Normalmente tranquila, a casa de shows Mar Aberto passou por momentos de tensão no último sábado.

No último sábado, o noticiário de Ilhéus foi surpreendido por um fato no mínimo inusitado.

Um desentendimento entre oficiais da PM e os agentes da Polícia Civil, Luciano Santos Cardoso e Joseval Santos Cupertino, acabou em tiros na casa de eventos Mar Aberto, na zona sul de Ilhéus. O tenente-coronel Delmo Barbosa de Santana foi atingido na perna e encaminhado para um hospital de Salvador. O quadro dele é estável.

Segundo a versão dos agentes, o tenente-coronel, sem se identificar, deu uma gravata em Joseval Cupertino com o objetivo de desarmá-lo. Como não tinha conhecimento de quem fazia a abordagem, Cupertino sacou uma arma de fogo e quase foi impedido pelos militares. Inadvertidamente, um tiro atingiu a perna do oficial Delmo Santana.

A versão da PM não é tão detalhada e diverge completamente: “Por volta das 2 horas do dia 09/06, em frente ao restaurante “Mar Aberto”, em Ilhéus, o tenente-coronel Delmo Barbosa de Santana, lotado no comando geral, foi vítima de disparo de arma de fogo, atingido na perna.
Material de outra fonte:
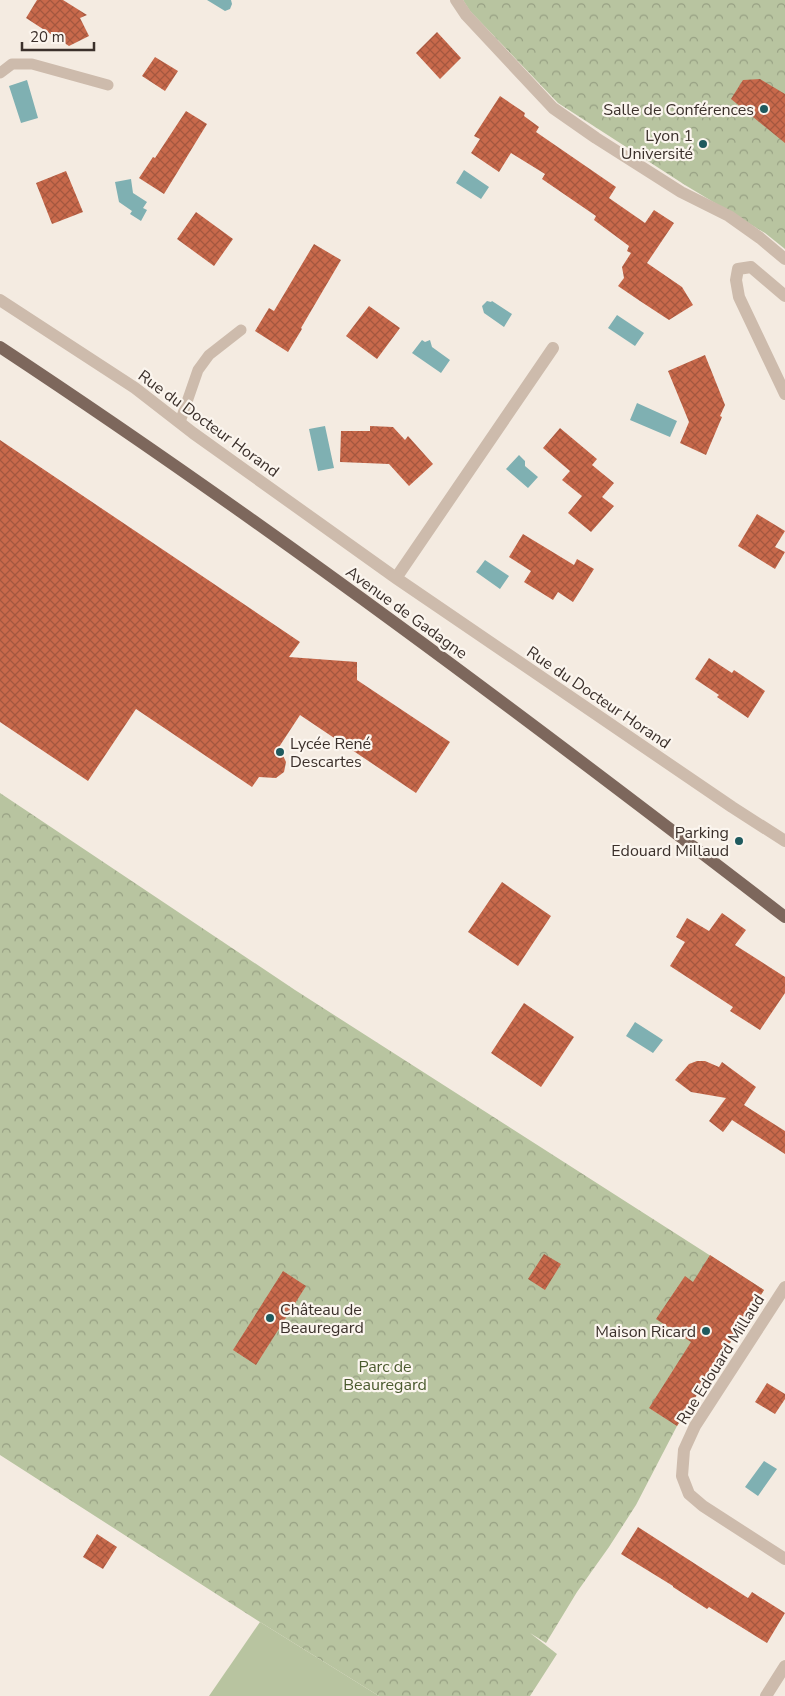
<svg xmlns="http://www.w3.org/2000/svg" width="785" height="1696" font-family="'Nunito Sans',sans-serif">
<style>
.forest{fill:url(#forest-crowns)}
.pitch{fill:#b8c4a0}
.water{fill:#7fb0b2}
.building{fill:url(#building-cross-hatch)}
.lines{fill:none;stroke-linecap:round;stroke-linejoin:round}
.service{stroke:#cdbbac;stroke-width:11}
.minor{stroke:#cdbbac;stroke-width:12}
.primary{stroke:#7d675c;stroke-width:12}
.poi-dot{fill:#1f5a5e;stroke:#fbf5ee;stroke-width:2}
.labels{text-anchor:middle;stroke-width:4.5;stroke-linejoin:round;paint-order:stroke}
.poi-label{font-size:16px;fill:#3b302b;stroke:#fbf5ee;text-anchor:end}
.street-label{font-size:16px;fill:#3b302b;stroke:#fbf5ee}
.park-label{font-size:16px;fill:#4a5a2e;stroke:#fbf5ee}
</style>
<defs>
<pattern id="forest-crowns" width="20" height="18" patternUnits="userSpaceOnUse" patternTransform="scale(1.25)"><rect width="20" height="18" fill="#b8c4a0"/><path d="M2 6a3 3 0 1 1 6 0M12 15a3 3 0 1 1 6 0" fill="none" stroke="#97a083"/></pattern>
<pattern id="building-cross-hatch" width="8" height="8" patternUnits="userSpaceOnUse" patternTransform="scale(1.25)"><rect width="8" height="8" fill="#c8694b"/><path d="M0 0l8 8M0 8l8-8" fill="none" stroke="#a4573f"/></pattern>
</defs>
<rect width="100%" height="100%" fill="#f4ebe1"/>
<!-- forest -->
<path class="forest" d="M 463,0 L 785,0 L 785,249 L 765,233 L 685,185 L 558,103 L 470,11 Z
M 0,793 L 295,990 L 764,1290 L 677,1426 L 636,1505 L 609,1547 L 577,1592 L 546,1643 L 530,1633 L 557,1654 L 530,1696 L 379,1696 L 260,1622 L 0,1455 Z"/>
<!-- pitch -->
<path class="pitch" d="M 260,1622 L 379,1696 L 209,1696 Z"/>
<!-- water -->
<path class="water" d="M 207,0 L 231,0 L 232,4 L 230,9 L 225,11 Z
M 27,80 L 38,118 L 21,123 L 9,86 Z
M 464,170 L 489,187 L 481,199 L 456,183 Z
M 131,179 L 133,193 L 147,202 L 143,208 L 147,210 L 141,221 L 130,214 L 132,211 L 119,202 L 115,182 Z
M 487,301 L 491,302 L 492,301 L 512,314 L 504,327 L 484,313 L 482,306 Z
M 617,315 L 644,333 L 635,346 L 608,328 Z
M 422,340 L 425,342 L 430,340 L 432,347 L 450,360 L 441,373 L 412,353 Z
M 637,403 L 677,421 L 670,437 L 630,420 Z
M 325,426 L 334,468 L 318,471 L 309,429 Z
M 519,455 L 525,461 L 525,466 L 538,477 L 528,488 L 506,469 Z
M 485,560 L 509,576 L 500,589 L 476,572 Z
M 635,1022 L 663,1040 L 653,1053 L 626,1036 Z
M 764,1461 L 777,1469 L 758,1496 L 745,1487 Z"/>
<!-- building -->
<path class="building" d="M 37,0 L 63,0 L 87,15 L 80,18 L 89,36 L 69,46 L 26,18 Z
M 437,32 L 461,58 L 440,79 L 416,53 Z
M 155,57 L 178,71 L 165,91 L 142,76 Z
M 760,79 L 785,94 L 785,143 L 731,99 L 743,80 Z
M 500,96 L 525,113 L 524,116 L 539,127 L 536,132 L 616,187 L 609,198 L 645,223 L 654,210 L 674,223 L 647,263 L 682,287 L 693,305 L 669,320 L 640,301 L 618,286 L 624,278 L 622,267 L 631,253 L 627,251 L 629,246 L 594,220 L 596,216 L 542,179 L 545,174 L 511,153 L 499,172 L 471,153 L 480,139 L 474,136 Z
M 186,111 L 207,124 L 164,194 L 139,178 L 153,157 L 155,158 Z
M 66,171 L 83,212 L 52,224 L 36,183 Z
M 196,212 L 233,239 L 214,266 L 177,239 Z
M 314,244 L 341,260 L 301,328 L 302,329 L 288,352 L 255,331 L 269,308 L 274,311 Z
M 369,306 L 400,328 L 377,359 L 346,336 Z
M 705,355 L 725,405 L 720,416 L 722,417 L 706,455 L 680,443 L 689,422 L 668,371 Z
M 370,426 L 393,427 L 405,440 L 408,436 L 433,464 L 409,486 L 389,464 L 340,462 L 341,431 L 370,431 Z
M 560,428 L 597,459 L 592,465 L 614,483 L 602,497 L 614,506 L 591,532 L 568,513 L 582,496 L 562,480 L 570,471 L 543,448 Z
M 0,440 L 300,642 L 289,657 L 357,662 L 357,680 L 450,742 L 416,793 L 300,715 L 279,747 L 286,762 L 284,772 L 276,778 L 259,777 L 252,787 L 136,709 L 88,781 L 0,722 Z
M 757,514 L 785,531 L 775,547 L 785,552 L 775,569 L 738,546 Z
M 523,534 L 574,565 L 577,559 L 594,569 L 573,602 L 558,592 L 553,600 L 524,582 L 531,571 L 509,557 Z
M 709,658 L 732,673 L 734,670 L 765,691 L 748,718 L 717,697 L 719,695 L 695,679 Z
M 502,882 L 551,916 L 518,966 L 468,932 Z
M 722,913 L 746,930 L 735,945 L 785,977 L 785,993 L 760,1030 L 730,1011 L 733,1007 L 670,966 L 685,942 L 676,937 L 687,918 L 709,931 Z
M 524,1003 L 574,1037 L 541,1087 L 491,1053 Z
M 697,1061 L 705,1061 L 719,1067 L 722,1062 L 756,1087 L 744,1105 L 785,1131 L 785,1154 L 732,1120 L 723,1132 L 709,1121 L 726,1098 L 691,1092 L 675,1080 L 689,1064 Z
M 544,1254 L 561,1264 L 545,1290 L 528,1279 Z
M 710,1255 L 764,1290 L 677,1426 L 649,1408 L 691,1342 L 656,1319 L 685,1276 L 693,1282 Z
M 283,1271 L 306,1286 L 256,1365 L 233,1350 Z
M 767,1383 L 785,1394 L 785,1399 L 775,1414 L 755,1402 Z
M 638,1527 L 748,1598 L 752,1592 L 785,1613 L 767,1643 L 709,1607 L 707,1609 L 673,1587 L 673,1586 L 621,1554 Z
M 97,1534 L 117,1547 L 103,1569 L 83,1557 Z"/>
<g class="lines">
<!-- service -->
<path class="service" d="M 0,73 L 12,64 L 32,64 L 108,85
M 180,422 L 198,370 L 209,355 L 241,330"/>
<!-- minor -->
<path class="minor" d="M 456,0 L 466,15 L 553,108 L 596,138 L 681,192 L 729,216 L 760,238 L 785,259
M 785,296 L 751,267 L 738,269 L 736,280 L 739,297 L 785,394
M 0,300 L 135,388 L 193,433 L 396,578 L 732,807 L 785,841
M 396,578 L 553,348
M 785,1287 L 695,1426 L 684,1450 L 682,1476 L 689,1494 L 703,1506 L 785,1559
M 766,1696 L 785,1666"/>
<!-- primary -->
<path class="primary" d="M 0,347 C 270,525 529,720 785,917"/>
</g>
<!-- markers -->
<g class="poi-dot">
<circle cx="764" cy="109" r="5"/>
<circle cx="703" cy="144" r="5"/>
<circle cx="280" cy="752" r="5"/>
<circle cx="739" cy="841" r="5"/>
<circle cx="270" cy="1318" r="5"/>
<circle cx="706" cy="1331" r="5"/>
</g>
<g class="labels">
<!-- poi labels -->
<g class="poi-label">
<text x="754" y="115">Salle de Conférences</text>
<text x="693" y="141">Lyon 1<tspan x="693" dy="18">Université</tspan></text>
<text x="290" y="749" text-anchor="start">Lycée René<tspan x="290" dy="18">Descartes</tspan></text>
<text x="729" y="838">Parking<tspan x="729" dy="18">Edouard Millaud</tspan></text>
<text x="280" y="1315" text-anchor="start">Château de<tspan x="280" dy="18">Beauregard</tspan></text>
<text x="696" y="1337">Maison Ricard</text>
</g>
<!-- street labels -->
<g class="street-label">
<text transform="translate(209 423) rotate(36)" y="6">Rue du Docteur Horand</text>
<text transform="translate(407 612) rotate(36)" y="6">Avenue de Gadagne</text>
<text transform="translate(599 697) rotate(34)" y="6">Rue du Docteur Horand</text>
<text transform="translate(720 1359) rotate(-58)" y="6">Rue Edouard Millaud</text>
</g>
<!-- park labels -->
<g class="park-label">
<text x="385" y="1372">Parc de<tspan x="385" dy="18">Beauregard</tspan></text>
</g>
</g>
<!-- scale -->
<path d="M22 42v8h72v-8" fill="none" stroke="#3b302b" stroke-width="2.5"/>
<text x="30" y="42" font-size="15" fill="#3b302b" stroke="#fbf5ee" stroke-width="4" paint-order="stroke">20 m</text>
</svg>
Segundo informações, policiais civis estavam dentro do estabelecimento bebendo e após se desentenderem com um homem não identificado, efetuaram o disparo que atingiu o oficial que passava nas proximidades do restaurante”. Ainda de acordo com a versão dos militares, ao perceber a confusão que envolvia o colega, Luciano Cardoso sacou sua arma e deu tiros para cima.
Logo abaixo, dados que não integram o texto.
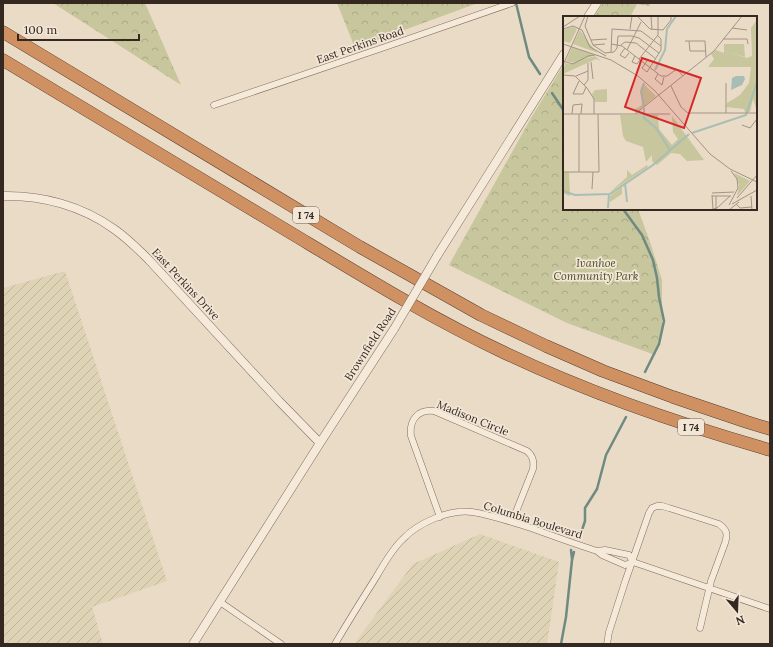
<svg xmlns="http://www.w3.org/2000/svg" width="773" height="647" viewBox="0 0 773 647" font-family="Lora,serif">
<style>
.farmland{fill:url(#farmland-furrows)}
.forest{fill:url(#forest-crowns)}
.lines{fill:none;stroke-linecap:round;stroke-linejoin:round}
.stream{stroke:#6f8b81;stroke-width:2.5}
.minor-casing{stroke:#836d5e;stroke-width:7}
.tertiary-casing{stroke:#836d5e;stroke-width:9}
.motorway-casing{stroke:#523d32;stroke-width:13}
.minor{stroke:#f5e9da;stroke-width:6}
.tertiary{stroke:#f5e9da;stroke-width:8}
.motorway{stroke:#cf9162;stroke-width:12}
.tertiary-bridge-casing{stroke:#836d5e;stroke-width:9;stroke-linecap:butt}
.tertiary-bridge{stroke:#f5e9da;stroke-width:8}
.labels{text-anchor:middle;dominant-baseline:central;stroke-width:3.5;stroke-linejoin:round;paint-order:stroke}
.shield{fill:#f2e6d6;stroke:#6e6157;stroke-width:1}
.shield-label{font-size:10px;font-weight:bold;fill:#352821}
.street-label{font-size:11px;fill:#352821;stroke:#f2e6d6}
.park-label{font-size:11px;font-style:italic;fill:#4b4f29;stroke:#f2e6d6}
.inset-river{fill:none;stroke:#a8beb5;stroke-width:2}
.inset-road{fill:none;stroke:#a29385;stroke-width:1}
.view{fill:#d62828;fill-opacity:0.15;stroke:#d62828;stroke-width:2}
.inset-edge{fill:none;stroke:#352821;stroke-width:2}
</style>
<defs>
<pattern id="farmland-furrows" width="10" height="10" patternUnits="userSpaceOnUse"><rect width="10" height="10" fill="#ded3b5"/><path d="M-1 1l2-2M0 10L10 0M9 11l2-2" fill="none" stroke="#bfb59b"/></pattern>
<pattern id="forest-crowns" width="20" height="18" patternUnits="userSpaceOnUse"><rect width="20" height="18" fill="#c7c69c"/><path d="M2 6a3 3 0 1 1 6 0M12 15a3 3 0 1 1 6 0" fill="none" stroke="#acaa86"/></pattern>
</defs>
<rect width="100%" height="100%" fill="#eadbc7"/>
<!-- farmland -->
<path class="farmland" d="M65,271L167,581L92,607L103,644H3V288Z
M480,534L559,562L547,644H354L413,564Z"/>
<!-- forest -->
<path class="forest" d="M53,3H145L181,85Z
M337,3H478L355,48Z
M603,3H649L650,6L637,4L630,17H594Z
M564,64V209H638L650,242L662,280V328L655,355L567,323L449,265L531,118Z"/>
<g class="lines">
<!-- stream -->
<path class="stream" d="M516,3L529,57L540,74
M552,93L564,111
M623,209L642,235L653,260L657,278L659,297L664,321L659,344L645,372
M580,536L585,521V508L597,489L606,455L626,417
M571,550L572,559
M561,644L566,617L572,560L574,552"/>
<defs>
<path id="minor" d="M214,105L388,46L512,3
M440,517L411,436C409,420 418,409 434,411L527,451C533,456 534,461 533,469L512,522
M597,551L602,555L625,565L633,562
M220,602L281,644
M335,644C348,622 361,601 375,579C383,566 391,550 403,539C418,523 449,509 472,512C492,515 511,522 531,528C553,536 575,544 597,551L605,550L629,555L633,562L770,609
M607,644L609,632L625,582L649,513L652,508L657,506H662L669,508L719,524C727,530 728,534 725,543L711,581L700,628"/>
<path id="tertiary" d="M588,17L597,3
M3,196C42,195 82,206 114,229C127,238 138,249 149,260L279,401L320,443
M437,256L564,54
M193,644L320,443L394,329"/>
<path id="motorway" d="M3,32L360,247L481,315L546,346L603,371L673,397L747,422L770,429
M3,60C92,114 182,167 271,221C348,267 424,315 505,353C591,394 679,424 770,450"/>
</defs>
<!-- minor casing -->
<use href="#minor" class="minor-casing"/>
<!-- tertiary casing -->
<use href="#tertiary" class="tertiary-casing"/>
<!-- motorway casing -->
<use href="#motorway" class="motorway-casing"/>
<!-- minor -->
<use href="#minor" class="minor"/>
<!-- tertiary -->
<use href="#tertiary" class="tertiary"/>
<!-- motorway -->
<use href="#motorway" class="motorway"/>
<defs>
<path id="tertiary-bridge" d="M394,329L437,256"/>
</defs>
<!-- tertiary-bridge casing -->
<use href="#tertiary-bridge" class="tertiary-bridge-casing"/>
<!-- tertiary-bridge -->
<use href="#tertiary-bridge" class="tertiary-bridge"/>
</g>
<g class="labels">
<!-- shield labels -->
<g class="shield">
<rect x="293" y="207" width="26" height="16" rx="3"/>
<rect x="678" y="419" width="26" height="16" rx="3"/>
</g>
<g class="shield-label">
<text x="306" y="215">I 74</text>
<text x="691" y="427">I 74</text>
</g>
<!-- street labels -->
<g class="street-label">
<text transform="translate(360 45) rotate(-19)">East Perkins Road</text>
<text transform="translate(186 284) rotate(47)">East Perkins Drive</text>
<text transform="translate(370 344) rotate(-57)">Brownfield Road</text>
<text transform="translate(473 418) rotate(22)">Madison Circle</text>
<text transform="translate(533 520) rotate(17)">Columbia Boulevard</text>
</g>
<!-- park labels -->
<g class="park-label">
<text x="596" y="263">Ivanhoe<tspan x="596" dy="13">Community Park</tspan></text>
</g>
</g>
<!-- overview -->
<g transform="translate(563 16)">
<rect width="194" height="194" fill="#eadbc7"/>
<path d="M10,11L14,13L7,27L0,25V14ZM17,14L25,26L35,37L10,28ZM168,28H181L182,41L168,37ZM9,31L32,39L12,47L3,45ZM153,34L161,37V51H145L151,43L148,38ZM32,40L38,45L33,43L0,58L2,47L7,48ZM171,157L187,165L174,180L176,169Z" fill="#c7c69c"/>
<path d="M194,4V95L190,83L187,96H182L181,93L163,91L164,87L177,79L186,67L188,51H161V28H168V37L184,42L189,40L188,12ZM80,67L93,80L73,97L71,94L79,89L78,73ZM44,73V86H32L29,78L32,74ZM57,99H95L96,113L109,129L115,123L110,116L109,100L141,144L124,145L117,138L108,137L94,149L89,145V139L83,146L80,131L63,125L60,120ZM84,149L85,151L46,177L64,161V154L69,159ZM0,156H6L7,180L0,177ZM59,171V178L47,186V180Z" fill="#c7c69c"/>
<path d="M173,60H181L182,63L179,69L168,74L169,62Z" fill="#a8beb5"/>
<path class="inset-river" d="M92,54L102,34L104,13L113,0M81,67L78,75L81,90M81,92V102L93,112L107,134M129,117L183,99L194,66M62,167L64,186M0,175L12,179L47,178L90,149L126,118M45,192L46,178"/>
<path class="inset-road" d="M25,0L22,10L30,29L42,37L51,36L54,32L55,20H69L76,22L96,37M74,0L87,13L100,14L108,4V0M88,0L89,14M0,11L17,0M169,12L184,14M0,13L10,10L19,14L27,31L43,40M67,13L69,0M160,23H184L185,28M28,24L44,23M122,25H142L143,41M126,25L127,35H143M0,28L48,44L75,60L92,75L147,138L167,153L194,166M48,28L59,30L98,60H104L114,53L120,60M30,29L42,28M58,29L62,26L73,27L93,43M62,32L57,39L62,42L66,37M64,34L78,6M48,36L49,13L78,15L98,30M72,40L69,46L74,48L77,44M76,43L95,19V0M0,45L10,48L25,40L32,39M84,45L79,52L84,56L98,34V23L94,19M28,46L30,63M0,49L22,0M95,58L92,63L99,69L101,61M0,59L12,60L24,72L31,83V98M13,60L25,55M16,65L10,78H20L23,71M21,69L25,64V47M108,70L118,91L125,97H194M163,97V67M0,98H107M9,98L10,89L19,88L18,98M16,98V156M72,98L151,35L179,0M179,109L187,112L194,103M0,156H36L35,98M29,173L30,156M149,177L171,176M149,179L150,194M149,180H168M153,180V193M188,180L189,194M174,182L194,159M169,188L194,174M173,188L177,192L189,191M166,189L175,172L174,163L168,155M150,193L154,192L167,180M166,194L176,186"/>
<path class="view" d="M79,42L138,62L121,112L62,91Z"/>
<rect width="194" height="194" class="inset-edge"/>
</g>
<!-- border -->
<rect width="773" height="647" fill="none" stroke="#352821" stroke-width="8"/>
<!-- north arrow -->
<g transform="translate(737 611) rotate(161)" stroke="#f2e6d6" stroke-width="3" paint-order="stroke">
<path d="M0-3L7 15L0 10L-7 15Z" fill="#352821"/>
<text y="-6" font-size="11" font-weight="bold" text-anchor="middle" fill="#352821">N</text>
</g>
<!-- scale -->
<path d="M18 34v6h121v-6" fill="none" stroke="#352821" stroke-width="2"/>
<text x="24" y="34" font-size="12" fill="#352821" stroke="#f2e6d6" stroke-width="3" paint-order="stroke">100 m</text>
</svg>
Após renderem Joseval Cupertino, uma guarnição da PM o conduziu até a 7ª COORPIN.  O delegado plantonista, Luciano Lima de Medeiros, iniciou a investigação e ouviu três testemunhas: Wender Costa Nogueira (auxiliar de portaria  do “Mar Aberto”), Elenilson Santos da Hora (outro auxiliar de portaria) e Josileia da Silva Amaral (gerente da casa de shows).  Conforme registrado em despacho assinado pelo delegado, obtido com exclusividade pelo Blog do Gusmão, as testemunhas reforçaram a versão dos policiais civis e descartaram a possibilidade do agente Luciano ter feitos disparos para cima, uma vez que ” havia, no local, diversos policiais à paisana (oficiais da polícia militar, inclusive de outros estados), os quais também estariam armados e não foram relacionados na ocorrência policial nem se apresentaram para darem a versão deles sobre o fato”.

Para acabar com a dúvida, o delegado determinou que o proprietário do estabelecimento, conhecido como Átila, copiasse num pen drive as imagens das várias câmeras espalhadas pela casa de shows. Segundo a polícia civil, Átila disse que o aparelho (DVR) não fez a gravação. Luciano Medeiros determinou a apreensão do equipamento para perícia.

A Polícia Civil investiga a hipótese do proprietário ter sofrido algum tipo pressão para apagar as imagens.